Extracted page text data:

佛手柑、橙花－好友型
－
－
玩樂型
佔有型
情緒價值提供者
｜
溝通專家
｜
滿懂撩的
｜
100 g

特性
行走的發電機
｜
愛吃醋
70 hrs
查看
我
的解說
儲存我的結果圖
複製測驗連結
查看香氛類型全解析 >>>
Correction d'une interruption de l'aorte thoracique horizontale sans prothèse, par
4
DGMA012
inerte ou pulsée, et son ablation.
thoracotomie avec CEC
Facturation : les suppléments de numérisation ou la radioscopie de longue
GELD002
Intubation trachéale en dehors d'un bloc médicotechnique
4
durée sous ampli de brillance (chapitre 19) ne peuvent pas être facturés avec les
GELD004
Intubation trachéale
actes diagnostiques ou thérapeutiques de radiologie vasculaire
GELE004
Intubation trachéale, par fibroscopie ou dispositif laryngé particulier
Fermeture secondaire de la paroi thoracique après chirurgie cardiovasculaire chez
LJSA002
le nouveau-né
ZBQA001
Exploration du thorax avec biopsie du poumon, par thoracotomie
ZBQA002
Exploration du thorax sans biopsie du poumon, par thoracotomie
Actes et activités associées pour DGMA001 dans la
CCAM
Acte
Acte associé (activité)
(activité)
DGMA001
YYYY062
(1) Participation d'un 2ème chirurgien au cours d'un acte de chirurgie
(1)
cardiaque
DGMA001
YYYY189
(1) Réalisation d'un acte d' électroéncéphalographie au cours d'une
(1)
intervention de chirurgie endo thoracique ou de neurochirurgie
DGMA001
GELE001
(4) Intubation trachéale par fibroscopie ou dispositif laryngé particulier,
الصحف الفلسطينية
---
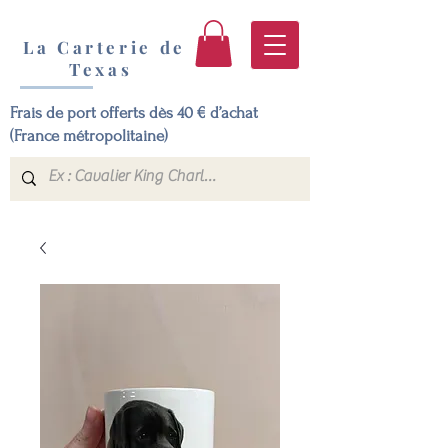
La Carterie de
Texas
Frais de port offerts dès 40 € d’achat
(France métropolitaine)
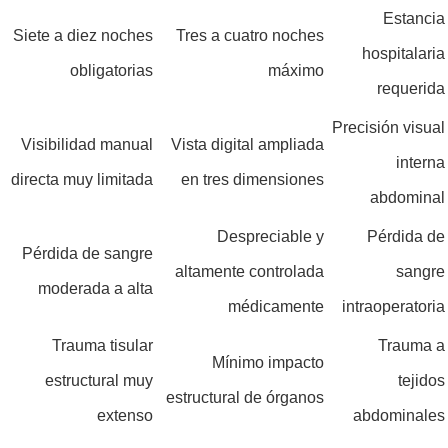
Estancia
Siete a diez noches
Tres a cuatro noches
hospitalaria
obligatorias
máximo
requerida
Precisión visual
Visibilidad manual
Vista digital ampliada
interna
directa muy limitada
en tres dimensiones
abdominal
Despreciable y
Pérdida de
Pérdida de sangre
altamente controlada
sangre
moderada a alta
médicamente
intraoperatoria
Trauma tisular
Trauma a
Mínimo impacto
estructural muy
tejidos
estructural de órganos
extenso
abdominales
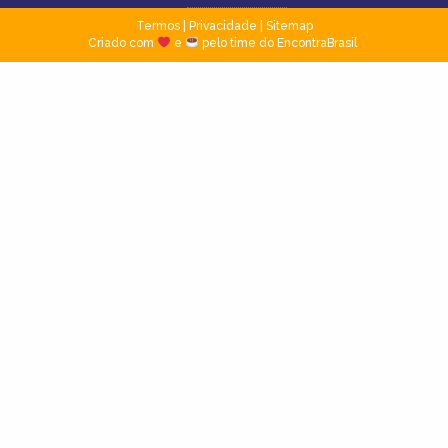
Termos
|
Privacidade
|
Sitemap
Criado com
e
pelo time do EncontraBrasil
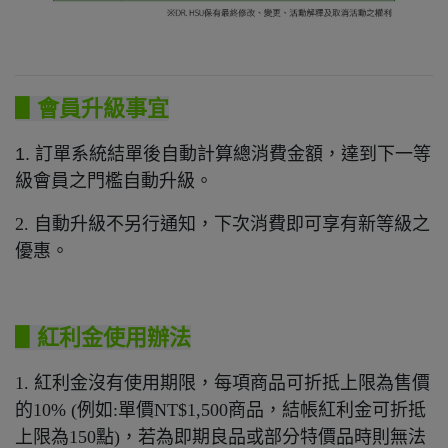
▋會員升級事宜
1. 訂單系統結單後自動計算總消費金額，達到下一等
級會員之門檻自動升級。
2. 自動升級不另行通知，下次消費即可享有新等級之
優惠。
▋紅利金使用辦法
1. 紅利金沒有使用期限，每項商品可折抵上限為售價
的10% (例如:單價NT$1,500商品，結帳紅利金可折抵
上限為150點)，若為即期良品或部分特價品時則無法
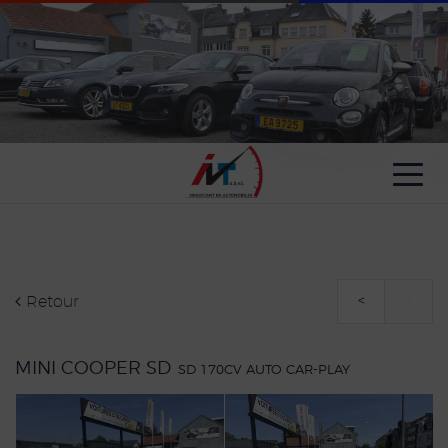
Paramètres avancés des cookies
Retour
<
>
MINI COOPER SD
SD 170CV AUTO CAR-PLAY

Assigned task: Only the lines that contain the string "particulier" are to be copied from the records.

Problem solution:
Intubation trachéale, par fibroscopie ou dispositif laryngé particulier
(4) Intubation trachéale par fibroscopie ou dispositif laryngé particulier,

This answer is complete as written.